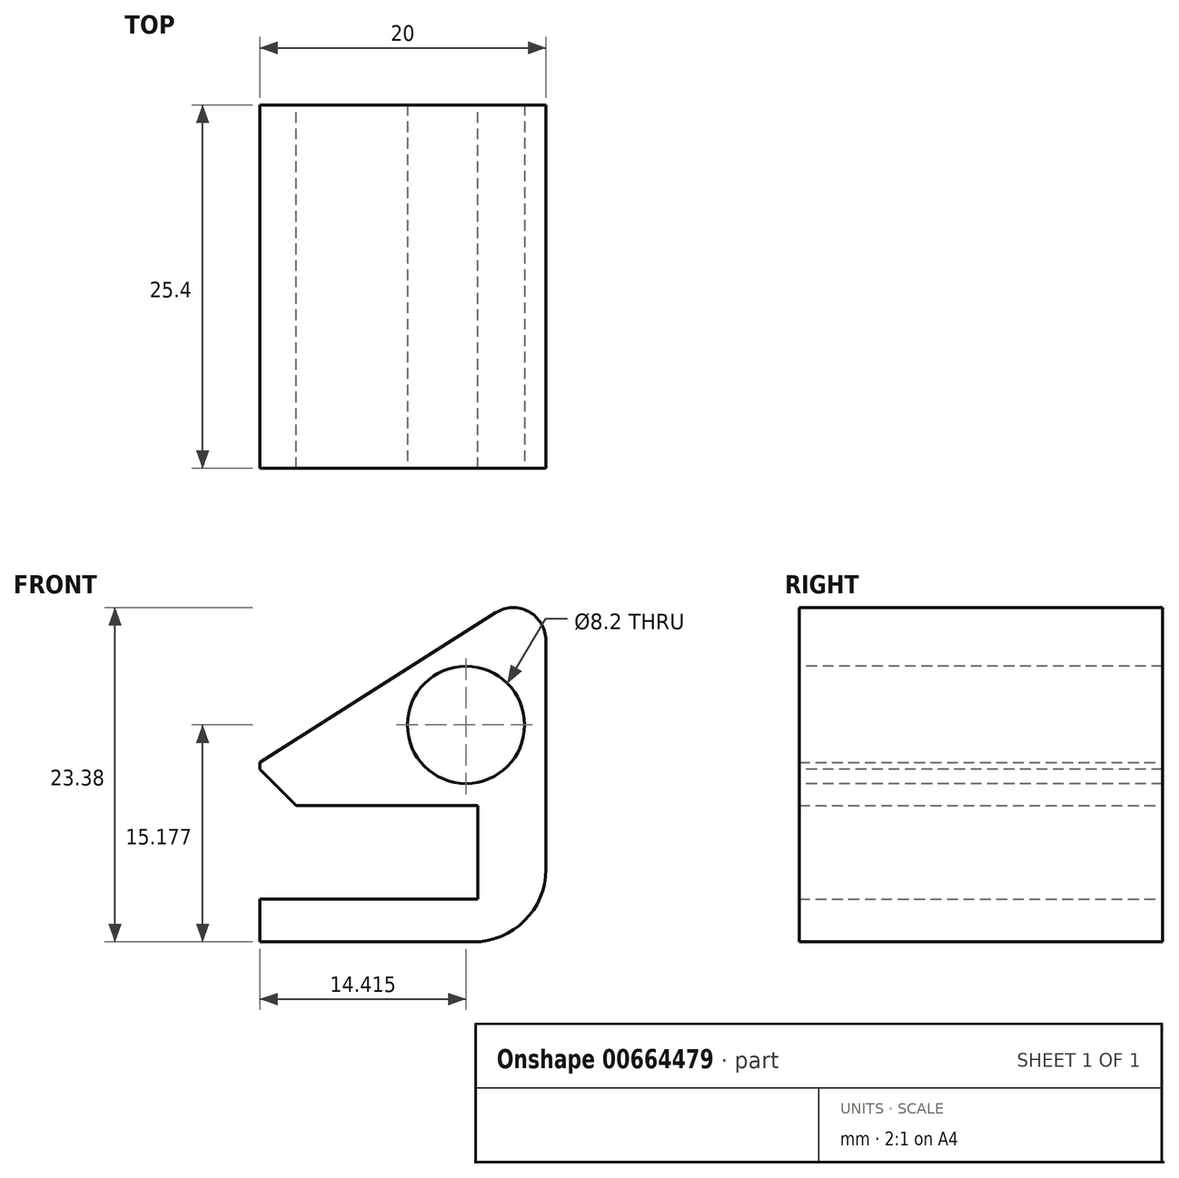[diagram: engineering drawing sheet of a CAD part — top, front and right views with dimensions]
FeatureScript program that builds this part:
annotation { "Feature Type Name" : "Feature", "Feature Type Description" : "" }
export const myFeature = defineFeature(function(context is Context, id is Id, definition is map)
    precondition{}
    {
        {
            var Q0;
            Q0=qCreatedBy(makeId("Front.planeOp"),FACE);
            var sketch = newSketch(context, id + "F0", { "sketchPlane" : qUnion([Q0])});
            skLineSegment(sketch, "E0", {"start": v(0, 0) * mm, "end": v(0, -6.55) * mm});
            skLineSegment(sketch, "E1", {"start": v(0, -6.55) * mm, "end": v(-15.24, -6.55) * mm});
            skLineSegment(sketch, "E2", {"start": v(-15.24, -6.55) * mm, "end": v(0, -6.55) * mm});
            skLineSegment(sketch, "E3", {"start": v(0, 0) * mm, "end": v(-15.24, 0) * mm});
            skLineSegment(sketch, "E4", {"start": v(-15.24, -6.55) * mm, "end": v(-15.24, -9.55) * mm});
            skLineSegment(sketch, "E5", {"start": v(-15.24, -9.55) * mm, "end": v(-15.24, -6.55) * mm});
            skLineSegment(sketch, "E6", {"start": v(-15.24, 0) * mm, "end": v(-15.24, 3) * mm});
            skLineSegment(sketch, "E7", {"start": v(-15.24, 3) * mm, "end": v(4.76, 3) * mm});
            skLineSegment(sketch, "E8", {"start": v(-15.24, -9.55) * mm, "end": v(4.76, -9.55) * mm});
            skLineSegment(sketch, "E9", {"start": v(4.76, -9.55) * mm, "end": v(4.76, 3) * mm});
            skLineSegment(sketch, "E10", {"start": v(4.76, 3) * mm, "end": v(4.76, 15.7) * mm});
            skLineSegment(sketch, "E11", {"start": v(-15.24, 3) * mm, "end": v(4.76, 15.7) * mm});
            skSolve(sketch);
        }
        {
            var Q0;
            Q0=makeQuery(id+"F0.imprint","IMPRINT",FACE,{"disambiguationData":[TD([[makeQuery(id+"F0.imprint","IMPRINT",EDGE,{"derivedFrom":sQuery(id+"F0.wireOp",EDGE,"E0")}),1.0]])]});
            extrude(context, id + "F1", {"entities" : qUnion([Q0]), "depth" : 25.4 * mm, "offsetDistance" : 25.4 * mm});
        }
        {
            var Q0;
            Q0=makeQuery(id+"F0.imprint","IMPRINT",FACE,{"disambiguationData":[TD([[makeQuery(id+"F0.imprint","IMPRINT",EDGE,{"derivedFrom":sQuery(id+"F0.wireOp",EDGE,"E7")}),1.0]])]});
            extrude(context, id + "F2", {"entities" : qUnion([Q0]), "operationType" : NewBodyOperationType.ADD, "depth" : 25.4 * mm, "offsetDistance" : 25.4 * mm});
        }
        {
            var Q0;
            Q0=makeQuery(id+"F1.opExtrude","SWEPT_EDGE",EDGE,{"disambiguationData":[OSD([sQuery(id+"F0.wireOp",EDGE,"E8"),sQuery(id+"F0.wireOp",EDGE,"E9")])]});
            fillet(context, id + "F3", {"entities" : qUnion([Q0]), "radius" : 5.08 * mm, "tangentPropagation" : true, "allowEdgeOverflow" : false});
        }
        {
            var Q0;
            Q0=makeQuery(id+"F2.opExtrude","SWEPT_EDGE",EDGE,{"disambiguationData":[OSD([sQuery(id+"F0.wireOp",EDGE,"E10"),sQuery(id+"F0.wireOp",EDGE,"E11")])]});
            fillet(context, id + "F4", {"entities" : qUnion([Q0]), "radius" : 2.3 * mm, "tangentPropagation" : true, "allowEdgeOverflow" : false});
        }
        {
            var Q0;
            Q0=makeQuery(id+"F1.opExtrude","SWEPT_EDGE",EDGE,{"disambiguationData":[OSD([sQuery(id+"F0.wireOp",EDGE,"E3"),sQuery(id+"F0.wireOp",EDGE,"E6")])]});
            var Q1;
            Q1=makeQuery(id+"F1.opExtrude","SWEPT_EDGE",EDGE,{"disambiguationData":[OSD([sQuery(id+"F0.wireOp",EDGE,"E2"),sQuery(id+"F0.wireOp",EDGE,"E5")])]});
            chamfer(context, id + "F5", {"entities" : qUnion([Q0, Q1]), "width" : 2.54 * mm, "tangentPropagation" : true});
        }
        {
            var Q0;
            Q0=qCreatedBy(makeId("Front.planeOp"),FACE);
            var sketch = newSketch(context, id + "F6", { "sketchPlane" : qUnion([Q0])});
            skCircle(sketch, "E12", {"center": v(-0.82, 5.63) * mm, "radius": 4.1 * mm});
            skSolve(sketch);
        }
        {
            var Q0;
            Q0 = qSketchRegion(id + "F6", true);
            extrude(context, id + "F7", {"entities" : qUnion([Q0]), "operationType" : NewBodyOperationType.REMOVE, "oppositeDirection" : true, "depth" : 25.4 * mm, "offsetDistance" : 25.4 * mm, "hasSecondDirection" : true, "secondDirectionOppositeDirection" : false, "secondDirectionDepth" : 254 * mm});
        }
    });
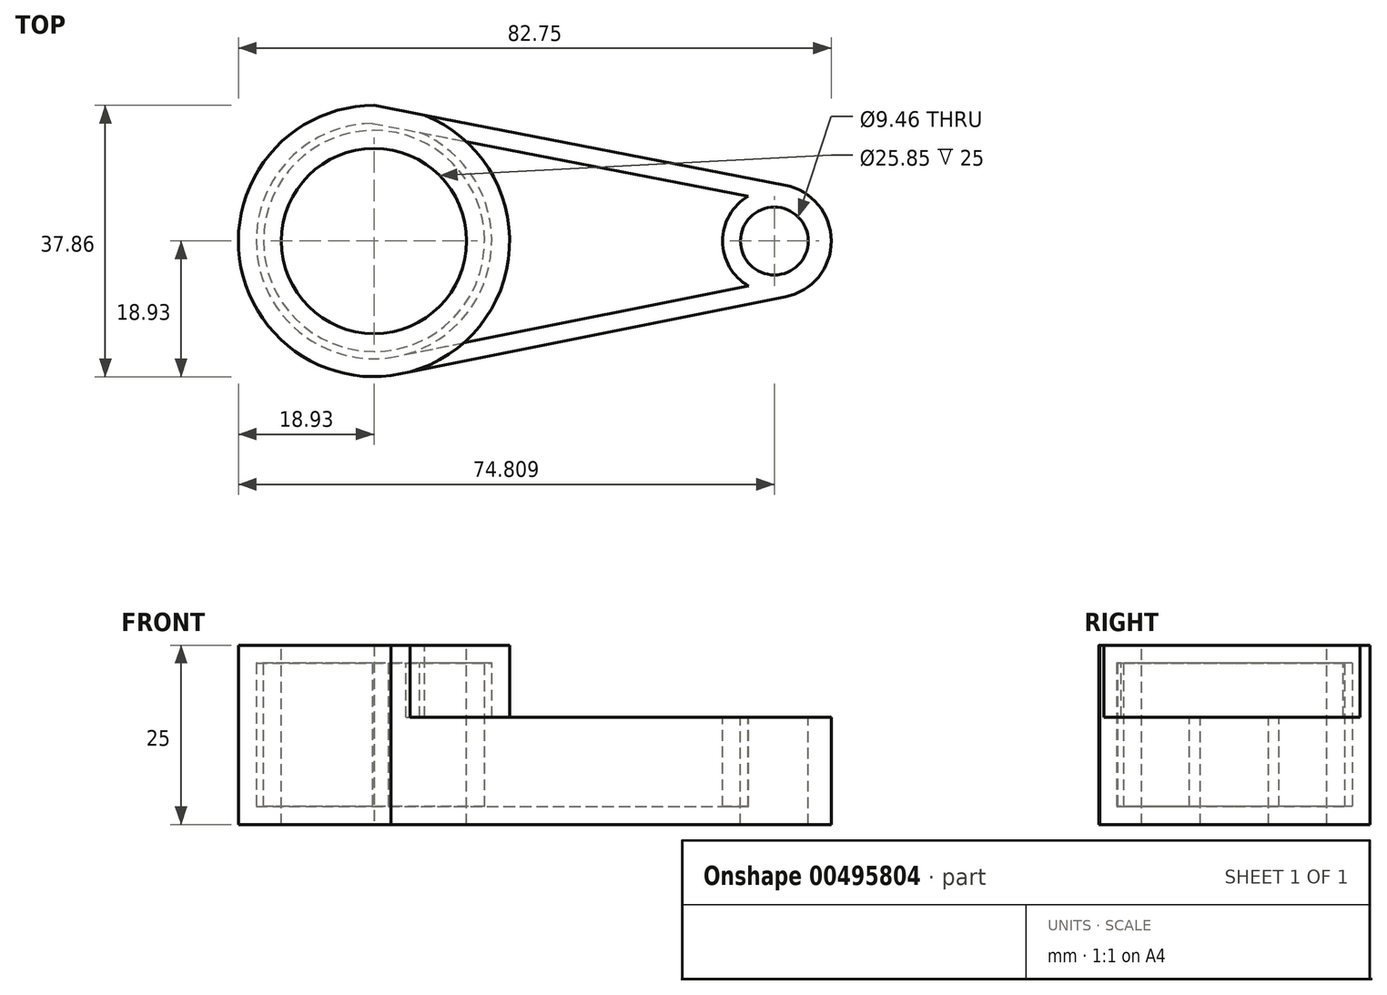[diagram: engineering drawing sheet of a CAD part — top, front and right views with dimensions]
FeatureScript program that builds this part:
annotation { "Feature Type Name" : "Feature", "Feature Type Description" : "" }
export const myFeature = defineFeature(function(context is Context, id is Id, definition is map)
    precondition{}
    {
        {
            var Q0;
            Q0=qCreatedBy(makeId("Top.planeOp"),FACE);
            var sketch = newSketch(context, id + "F0", { "sketchPlane" : qUnion([Q0])});
            skArc(sketch, "E0", {"start": v(7.08, 17.56) * mm, "mid": v(-18.9, 1.07) * mm, "end": v(5.05, -18.25) * mm});
            skArc(sketch, "E1", {"start": v(57.43, -7.79) * mm, "mid": v(63.82, 0.02) * mm, "end": v(57.4, 7.8) * mm});
            skLineSegment(sketch, "E2", {"start": v(0, 18.93) * mm, "end": v(57.4, 7.8) * mm});
            skLineSegment(sketch, "E3", {"start": v(2.35, -18.79) * mm, "end": v(57.43, -7.79) * mm});
            skPoint(sketch, "E4.end.orphan", {"position": v(29.9, -13.29) * mm});
            skSolve(sketch);
        }
        {
            var Q0;
            {var subQ3=sQuery(id+"F0.wireOp",EDGE,"E1");Q0=makeQuery(id+"F0.imprint","IMPRINT",FACE,{"disambiguationData":[TD([[makeQuery(id+"F0.imprint","IMPRINT",EDGE,{"derivedFrom":subQ3}),1.0]])]});}
            extrude(context, id + "F1", {"entities" : qUnion([Q0]), "depth" : 25 * mm});
        }
        {
            var Q0;
            Q0=makeQuery(id+"F1.opExtrude","CAP_FACE",FACE,{"disambiguationData":[OSD([sQuery(id+"F0.wireOp",EDGE,"E0"),sQuery(id+"F0.wireOp",EDGE,"E1"),sQuery(id+"F0.wireOp",EDGE,"E2"),sQuery(id+"F0.wireOp",EDGE,"E3")])],"isStart":false});
            var sketch = newSketch(context, id + "F2", { "sketchPlane" : qUnion([Q0])});
            skCircle(sketch, "E5", {"center": v(0, 0) * mm, "radius": 12.93 * mm});
            skCircle(sketch, "E6", {"center": v(55.88, 0) * mm, "radius": 4.73 * mm});
            skSolve(sketch);
        }
        {
            var Q0;
            Q0=makeQuery(id+"F2.imprint","IMPRINT",FACE,{"disambiguationData":[TD([[makeQuery(id+"F2.imprint","IMPRINT",EDGE,{"derivedFrom":sQuery(id+"F2.wireOp",EDGE,"E5")}),1.0]])]});
            var Q1;
            Q1=makeQuery(id+"F2.imprint","IMPRINT",FACE,{"disambiguationData":[TD([[makeQuery(id+"F2.imprint","IMPRINT",EDGE,{"derivedFrom":sQuery(id+"F2.wireOp",EDGE,"E6")}),1.0]])]});
            extrude(context, id + "F3", {"entities" : qUnion([Q0, Q1]), "operationType" : NewBodyOperationType.REMOVE, "oppositeDirection" : true, "depth" : 25 * mm});
        }
        {
            var Q0;
            Q0=makeQuery(id+"F1.opExtrude","CAP_FACE",FACE,{"disambiguationData":[OSD([sQuery(id+"F0.wireOp",EDGE,"E0"),sQuery(id+"F0.wireOp",EDGE,"E1"),sQuery(id+"F0.wireOp",EDGE,"E2"),sQuery(id+"F0.wireOp",EDGE,"E3")])],"isStart":false});
            var sketch = newSketch(context, id + "F4", { "sketchPlane" : qUnion([Q0])});
            skLineSegment(sketch, "E7.0", {"start": v(2.35, -18.79) * mm, "end": v(57.43, -7.79) * mm});
            skArc(sketch, "E8.0", {"start": v(0, 18.93) * mm, "mid": v(-18.9, -1.18) * mm, "end": v(2.35, -18.79) * mm});
            skLineSegment(sketch, "E9.0", {"start": v(0, 18.93) * mm, "end": v(57.4, 7.8) * mm});
            skArc(sketch, "E10.0", {"start": v(57.43, -7.79) * mm, "mid": v(63.82, 0.02) * mm, "end": v(57.4, 7.8) * mm});
            skCircle(sketch, "E11.0", {"center": v(55.88, 0) * mm, "radius": 4.73 * mm});
            skCircle(sketch, "E12.0", {"center": v(0, 0) * mm, "radius": 12.93 * mm});
            skCircle(sketch, "E13", {"center": v(0, 0) * mm, "radius": 18.93 * mm});
            skSolve(sketch);
        }
        {
            var Q0;
            {var subQ0=sQuery(id+"F4.wireOp",EDGE,"E10.0");Q0=makeQuery(id+"F4.imprint","IMPRINT",FACE,{"disambiguationData":[TD([[makeQuery(id+"F4.imprint","IMPRINT",EDGE,{"derivedFrom":subQ0}),1.0]])]});}
            extrude(context, id + "F5", {"entities" : qUnion([Q0]), "operationType" : NewBodyOperationType.REMOVE, "oppositeDirection" : true, "depth" : 10 * mm});
        }
        {
            var Q0;
            Q0=makeQuery(id+"F5.boolean.opBoolean","COPY",FACE,{"derivedFrom":makeQuery(id+"F5.opExtrude","CAP_FACE",FACE,{"disambiguationData":[OSD([sQuery(id+"F4.wireOp",EDGE,"E7.0"),sQuery(id+"F4.wireOp",EDGE,"E9.0"),sQuery(id+"F4.wireOp",EDGE,"E10.0"),sQuery(id+"F4.wireOp",EDGE,"E11.0"),sQuery(id+"F4.wireOp",EDGE,"E13")])],"isStart":false})});
            shell(context, id + "F6", {"entities" : qUnion([Q0]), "thickness" : 2.5 * mm});
        }
    });
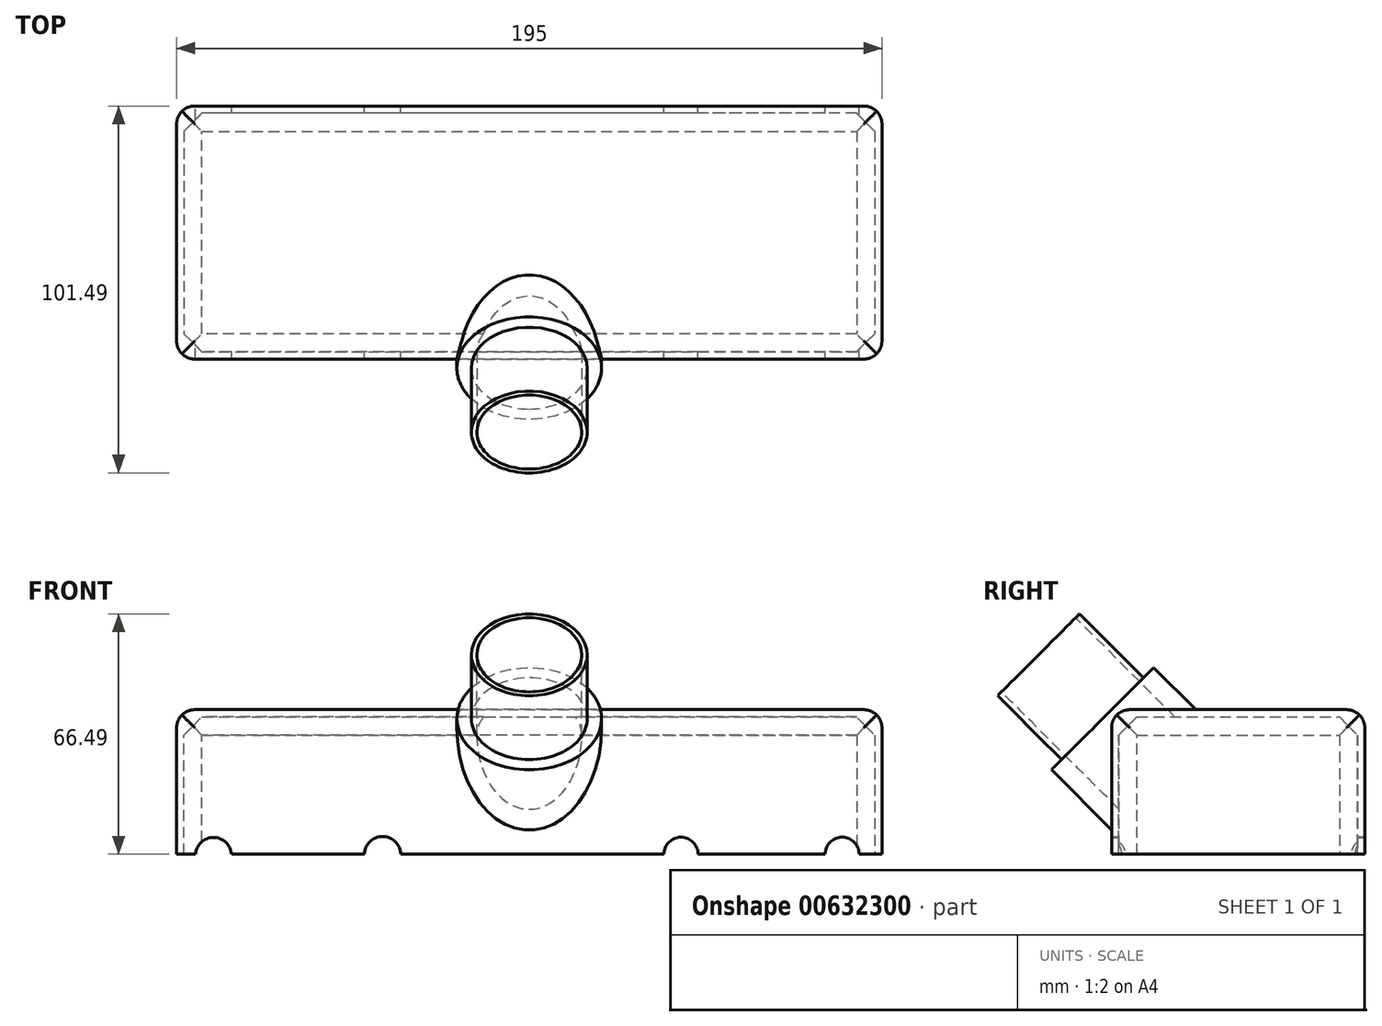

=-=-=

* EXERCISE DIRECTIONS: Identify and copy every line in the records that contains the string "fillet", counting only matches with the same case.

* SOLUTION TO THIS TASK:
            fillet(context, id + "F3", {"entities" : qUnion([Q0]), "radius" : 5.08 * mm, "tangentPropagation" : true, "allowEdgeOverflow" : false});
            fillet(context, id + "F4", {"entities" : qUnion([Q0]), "radius" : 2.3 * mm, "tangentPropagation" : true, "allowEdgeOverflow" : false});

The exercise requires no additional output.